**Page-level text extractions**
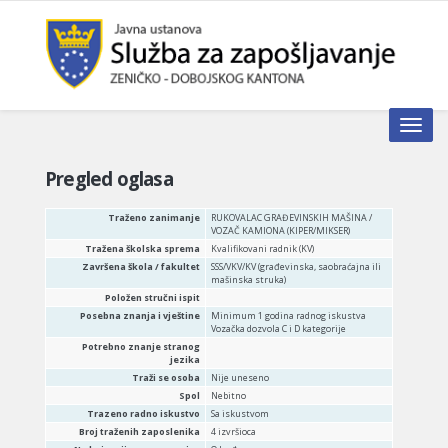
Toggle n
Pregled oglasa
Traženo zanimanje
RUKOVALAC GRAĐEVINSKIH MAŠINA /
VOZAČ KAMIONA (KIPER/MIKSER)
Tražena školska sprema
Kvalifikovani radnik (KV)
Završena škola / fakultet
SSS/VKV/KV (građevinska, saobraćajna ili
mašinska struka)
Položen stručni ispit
Posebna znanja i vještine
Minimum 1 godina radnog iskustva
Vozačka dozvola C i D kategorije
Potrebno znanje stranog
jezika
Traži se osoba
Nije uneseno
Spol
Nebitno
Trazeno radno iskustvo
Sa iskustvom
Broj traženih zaposlenika
4 izvršioca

**Work item**
Please give back the data above word for word, with no pictures included.

**Finished task**
Toggle n
Pregled oglasa
Traženo zanimanje
RUKOVALAC GRAĐEVINSKIH MAŠINA /
VOZAČ KAMIONA (KIPER/MIKSER)
Tražena školska sprema
Kvalifikovani radnik (KV)
Završena škola / fakultet
SSS/VKV/KV (građevinska, saobraćajna ili
mašinska struka)
Položen stručni ispit
Posebna znanja i vještine
Minimum 1 godina radnog iskustva
Vozačka dozvola C i D kategorije
Potrebno znanje stranog
jezika
Traži se osoba
Nije uneseno
Spol
Nebitno
Trazeno radno iskustvo
Sa iskustvom
Broj traženih zaposlenika
4 izvršioca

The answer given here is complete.